[[ LISTED RECORDS, beginning ]]
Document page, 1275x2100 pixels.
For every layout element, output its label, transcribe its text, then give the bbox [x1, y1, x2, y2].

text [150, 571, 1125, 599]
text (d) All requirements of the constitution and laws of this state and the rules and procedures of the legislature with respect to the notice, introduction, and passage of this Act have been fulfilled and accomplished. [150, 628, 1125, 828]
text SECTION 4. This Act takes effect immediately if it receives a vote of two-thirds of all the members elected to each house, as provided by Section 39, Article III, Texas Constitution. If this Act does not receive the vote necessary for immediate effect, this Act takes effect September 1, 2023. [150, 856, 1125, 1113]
[[ LISTED RECORDS, end ]]
→ **DIRECTIONS**:
Please reply with an exact copy of the lines above, starting at the first and ending at the line that holds "For every layout".

→ **TASK SOLUTION**:
Document page, 1275x2100 pixels.
For every layout element, output its label, transcribe its text, then give the bbox [x1, y1, x2, y2].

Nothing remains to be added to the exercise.